[Pose landmark coordinates]
◆ ◆ ◆
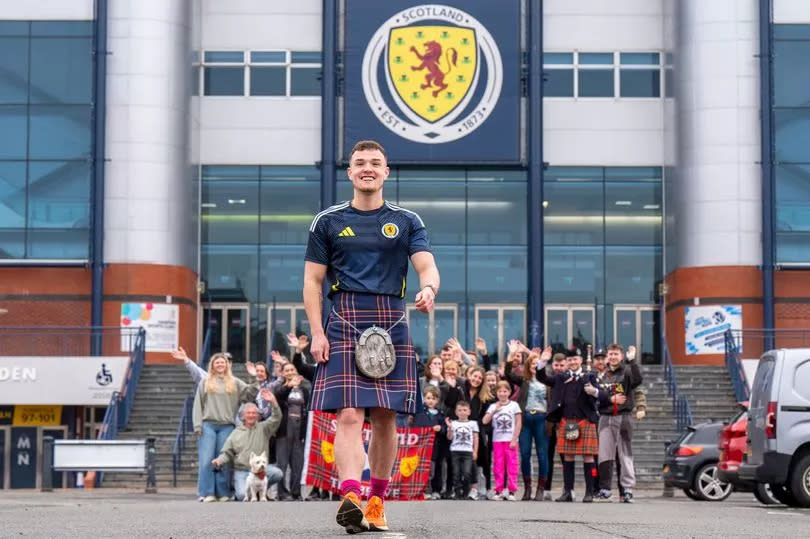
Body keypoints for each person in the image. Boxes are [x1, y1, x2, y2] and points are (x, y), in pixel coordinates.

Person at [303, 140, 439, 533]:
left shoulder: (407, 220)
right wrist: (316, 331)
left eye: (374, 163)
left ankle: (377, 501)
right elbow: (312, 282)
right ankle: (350, 495)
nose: (367, 168)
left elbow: (427, 267)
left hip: (390, 317)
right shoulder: (326, 221)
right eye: (359, 163)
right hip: (344, 316)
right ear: (349, 172)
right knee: (348, 413)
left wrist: (428, 289)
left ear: (386, 172)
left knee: (385, 416)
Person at [192, 353, 259, 502]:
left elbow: (249, 394)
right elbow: (198, 404)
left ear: (227, 364)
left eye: (223, 362)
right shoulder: (205, 382)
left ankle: (223, 492)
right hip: (208, 425)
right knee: (206, 459)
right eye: (217, 363)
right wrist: (197, 425)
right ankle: (207, 492)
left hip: (227, 426)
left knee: (224, 460)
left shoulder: (234, 382)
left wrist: (255, 378)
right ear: (212, 365)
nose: (220, 364)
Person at [536, 347, 600, 503]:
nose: (572, 362)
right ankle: (568, 492)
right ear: (566, 362)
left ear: (581, 361)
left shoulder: (590, 376)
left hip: (585, 420)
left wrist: (594, 391)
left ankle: (590, 492)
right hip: (568, 421)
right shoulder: (560, 378)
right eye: (569, 360)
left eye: (575, 359)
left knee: (588, 457)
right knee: (568, 457)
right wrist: (542, 361)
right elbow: (542, 378)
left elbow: (602, 395)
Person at [594, 344, 642, 503]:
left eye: (616, 354)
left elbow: (637, 381)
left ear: (621, 356)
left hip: (623, 417)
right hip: (605, 417)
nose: (613, 357)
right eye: (611, 354)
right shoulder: (602, 375)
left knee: (625, 454)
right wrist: (609, 399)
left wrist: (633, 361)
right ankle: (605, 490)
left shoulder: (627, 371)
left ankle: (627, 490)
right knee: (604, 455)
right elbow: (598, 396)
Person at [502, 342, 549, 501]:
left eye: (538, 364)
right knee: (525, 453)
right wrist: (511, 354)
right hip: (526, 419)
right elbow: (508, 374)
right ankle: (527, 488)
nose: (535, 366)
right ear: (528, 366)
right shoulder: (524, 380)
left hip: (542, 419)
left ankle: (541, 489)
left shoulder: (547, 380)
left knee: (542, 454)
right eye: (532, 364)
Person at [212, 401, 284, 501]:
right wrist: (219, 460)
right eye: (248, 413)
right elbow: (227, 453)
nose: (251, 415)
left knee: (277, 473)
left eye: (254, 413)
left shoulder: (264, 428)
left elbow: (277, 418)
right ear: (243, 416)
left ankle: (260, 491)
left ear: (258, 416)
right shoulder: (235, 433)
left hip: (261, 470)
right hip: (242, 471)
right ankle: (240, 490)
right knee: (242, 495)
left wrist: (273, 403)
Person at [273, 363, 311, 501]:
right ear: (283, 373)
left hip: (298, 428)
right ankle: (282, 493)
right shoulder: (279, 387)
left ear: (296, 371)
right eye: (287, 370)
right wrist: (289, 386)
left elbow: (307, 411)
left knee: (298, 463)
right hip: (284, 429)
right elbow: (278, 396)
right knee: (282, 463)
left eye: (292, 369)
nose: (289, 372)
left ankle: (296, 492)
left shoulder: (304, 390)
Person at [483, 381, 522, 501]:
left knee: (512, 465)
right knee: (498, 465)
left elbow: (518, 422)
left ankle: (511, 490)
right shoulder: (493, 406)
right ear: (496, 393)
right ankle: (498, 489)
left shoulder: (514, 405)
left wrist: (514, 439)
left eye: (505, 391)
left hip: (510, 439)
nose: (502, 394)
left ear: (509, 392)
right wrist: (495, 410)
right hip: (497, 440)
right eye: (500, 391)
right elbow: (484, 421)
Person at [461, 365, 494, 500]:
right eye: (475, 376)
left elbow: (486, 418)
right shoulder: (462, 390)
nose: (477, 379)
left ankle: (485, 488)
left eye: (480, 378)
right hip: (462, 430)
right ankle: (467, 488)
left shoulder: (486, 396)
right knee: (464, 461)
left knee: (482, 460)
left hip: (478, 431)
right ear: (469, 376)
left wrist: (479, 427)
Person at [411, 385, 446, 499]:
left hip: (437, 447)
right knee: (422, 469)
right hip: (422, 447)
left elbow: (445, 428)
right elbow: (416, 428)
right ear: (424, 399)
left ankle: (435, 490)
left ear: (438, 400)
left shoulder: (440, 413)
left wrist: (440, 428)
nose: (431, 401)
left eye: (434, 398)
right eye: (429, 398)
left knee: (435, 469)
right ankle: (423, 490)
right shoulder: (420, 413)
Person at [543, 352, 569, 500]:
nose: (558, 367)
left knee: (565, 457)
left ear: (566, 365)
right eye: (556, 365)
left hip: (565, 423)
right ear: (552, 365)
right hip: (549, 423)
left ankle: (567, 487)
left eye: (561, 365)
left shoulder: (569, 379)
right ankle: (547, 489)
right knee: (548, 457)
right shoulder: (548, 379)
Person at [447, 401, 479, 499]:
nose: (462, 412)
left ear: (469, 412)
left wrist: (475, 451)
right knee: (456, 473)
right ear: (456, 412)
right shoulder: (454, 423)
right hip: (455, 451)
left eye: (465, 410)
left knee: (467, 472)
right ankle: (457, 492)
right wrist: (449, 428)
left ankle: (466, 491)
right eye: (459, 410)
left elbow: (476, 438)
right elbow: (449, 438)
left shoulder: (473, 423)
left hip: (468, 451)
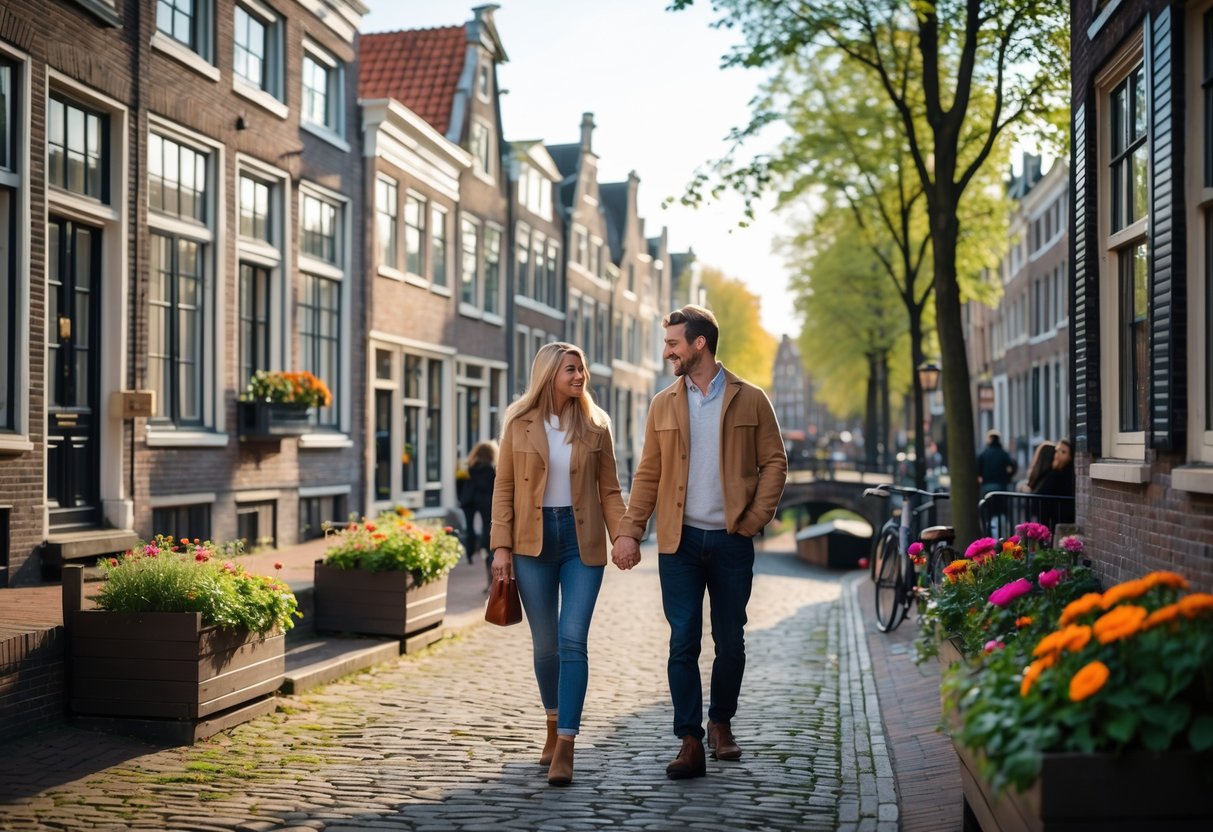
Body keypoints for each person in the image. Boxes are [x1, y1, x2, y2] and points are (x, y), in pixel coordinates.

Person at [611, 305, 787, 780]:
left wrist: (753, 520)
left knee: (731, 641)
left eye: (672, 343)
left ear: (699, 344)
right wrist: (630, 530)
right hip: (679, 544)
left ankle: (720, 724)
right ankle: (689, 740)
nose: (666, 351)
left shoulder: (751, 399)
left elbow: (775, 463)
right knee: (682, 641)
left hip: (732, 541)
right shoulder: (663, 403)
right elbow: (647, 474)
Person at [489, 342, 626, 787]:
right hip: (531, 543)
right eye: (571, 369)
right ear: (549, 373)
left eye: (582, 368)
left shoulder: (596, 425)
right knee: (545, 645)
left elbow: (610, 490)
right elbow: (504, 487)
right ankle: (552, 721)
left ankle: (566, 743)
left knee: (573, 640)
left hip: (580, 542)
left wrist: (624, 534)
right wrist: (500, 548)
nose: (580, 375)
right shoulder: (519, 423)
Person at [460, 440, 497, 586]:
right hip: (487, 502)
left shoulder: (471, 468)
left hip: (470, 500)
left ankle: (470, 552)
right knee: (488, 530)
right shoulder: (492, 469)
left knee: (470, 528)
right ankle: (487, 553)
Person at [976, 429, 1017, 495]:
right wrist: (1008, 477)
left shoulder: (983, 454)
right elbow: (1013, 465)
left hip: (986, 485)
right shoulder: (1004, 454)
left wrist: (981, 477)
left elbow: (977, 468)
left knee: (987, 504)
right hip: (1001, 486)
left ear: (989, 439)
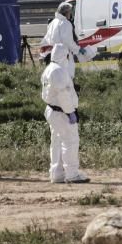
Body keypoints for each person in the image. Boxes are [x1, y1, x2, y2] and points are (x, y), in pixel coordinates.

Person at [41, 43, 89, 184]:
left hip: (52, 110)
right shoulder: (59, 71)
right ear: (64, 55)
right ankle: (72, 173)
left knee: (56, 142)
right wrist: (70, 112)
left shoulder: (49, 69)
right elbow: (63, 94)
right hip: (62, 112)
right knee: (70, 141)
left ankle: (57, 173)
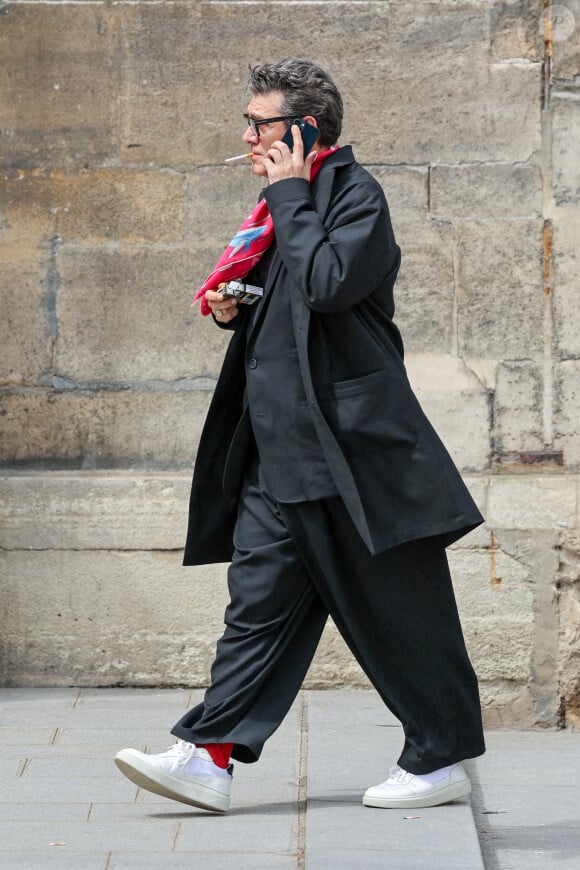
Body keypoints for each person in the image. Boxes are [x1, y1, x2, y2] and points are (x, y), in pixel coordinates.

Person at [115, 58, 485, 813]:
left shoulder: (355, 197)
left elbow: (330, 284)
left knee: (402, 609)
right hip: (277, 449)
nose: (249, 136)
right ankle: (208, 755)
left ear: (307, 129)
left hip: (351, 454)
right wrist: (239, 303)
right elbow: (295, 304)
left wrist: (288, 193)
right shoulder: (284, 203)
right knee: (256, 602)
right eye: (249, 123)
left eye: (262, 124)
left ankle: (440, 756)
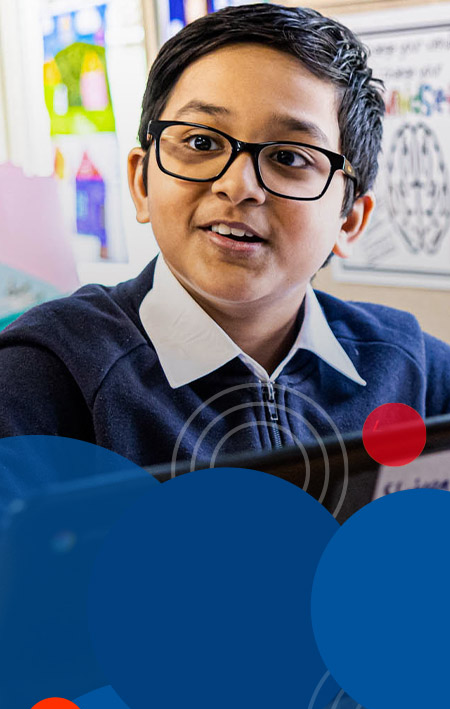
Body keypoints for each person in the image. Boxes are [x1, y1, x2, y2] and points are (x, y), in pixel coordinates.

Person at [1, 4, 449, 467]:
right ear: (141, 183)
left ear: (351, 218)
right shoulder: (42, 377)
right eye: (201, 142)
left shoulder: (418, 373)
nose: (237, 186)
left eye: (290, 157)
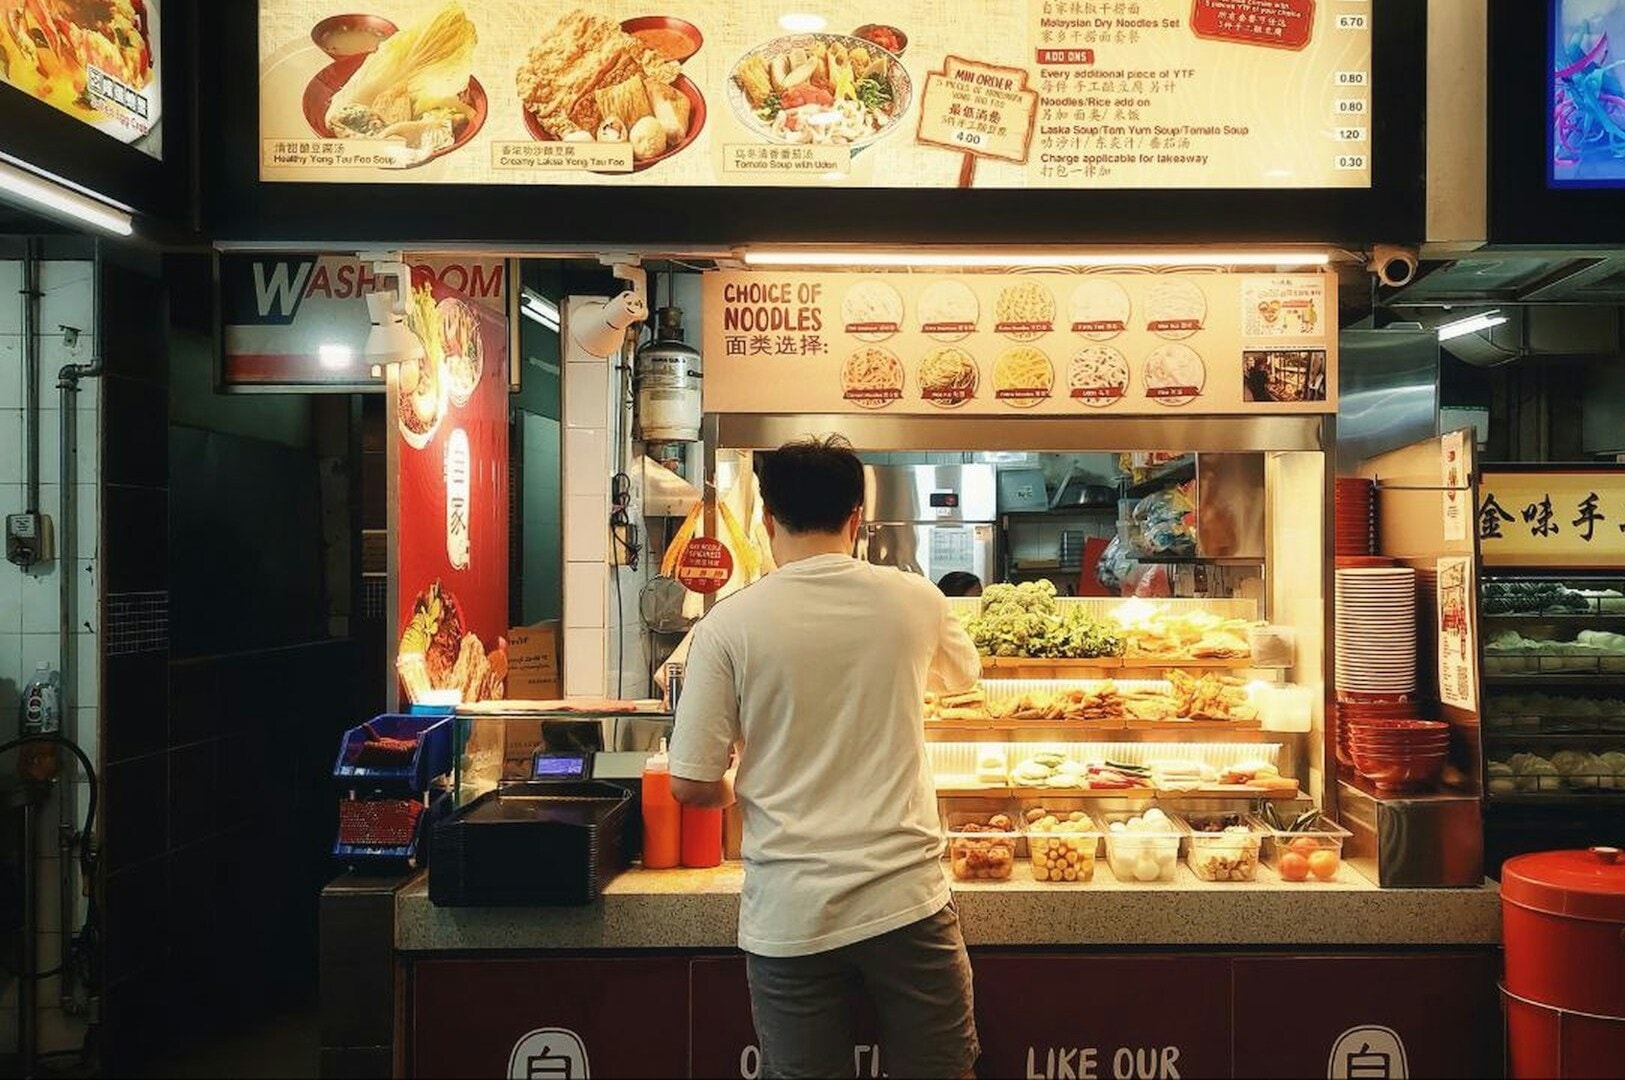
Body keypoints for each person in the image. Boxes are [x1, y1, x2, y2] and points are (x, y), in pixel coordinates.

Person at [668, 436, 982, 1080]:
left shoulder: (728, 626)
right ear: (856, 519)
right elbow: (962, 680)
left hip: (790, 912)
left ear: (766, 520)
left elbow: (692, 784)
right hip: (907, 902)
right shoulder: (917, 600)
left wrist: (739, 778)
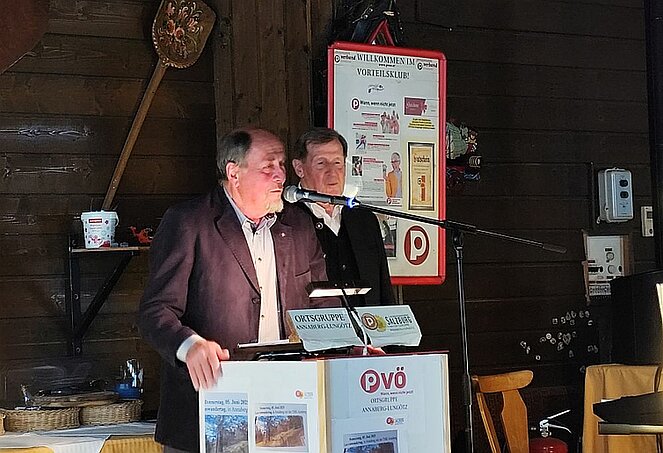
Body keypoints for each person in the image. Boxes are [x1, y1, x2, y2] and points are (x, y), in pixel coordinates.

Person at [139, 128, 333, 453]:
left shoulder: (298, 225)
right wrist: (189, 345)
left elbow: (323, 301)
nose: (280, 176)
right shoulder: (189, 222)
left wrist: (347, 344)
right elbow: (155, 311)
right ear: (234, 173)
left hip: (287, 407)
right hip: (207, 411)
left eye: (282, 165)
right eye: (268, 167)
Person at [291, 127, 396, 307]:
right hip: (312, 322)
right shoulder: (286, 221)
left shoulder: (364, 219)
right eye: (321, 163)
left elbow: (383, 287)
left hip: (365, 322)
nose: (332, 173)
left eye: (338, 163)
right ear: (299, 168)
◆ ◆ ◆
-- ACTIVITY --
From the records above, give again exactly the lines running from the line with "right ankle: (498, 489)" to the line with "right ankle: (467, 488)", inclusive.

-- OUTPUT FOR THIS EXERCISE --
right ankle: (498, 489)
left shoulder: (514, 405)
left wrist: (514, 439)
left eye: (505, 391)
left hip: (510, 439)
nose: (502, 394)
left ear: (509, 392)
right wrist: (495, 410)
right hip: (497, 440)
right eye: (500, 391)
right elbow: (484, 421)
Person at [461, 365, 494, 500]:
right eye: (475, 376)
left elbow: (486, 418)
right shoulder: (462, 390)
nose: (477, 379)
left ankle: (485, 488)
left eye: (480, 378)
right hip: (462, 430)
right ankle: (467, 488)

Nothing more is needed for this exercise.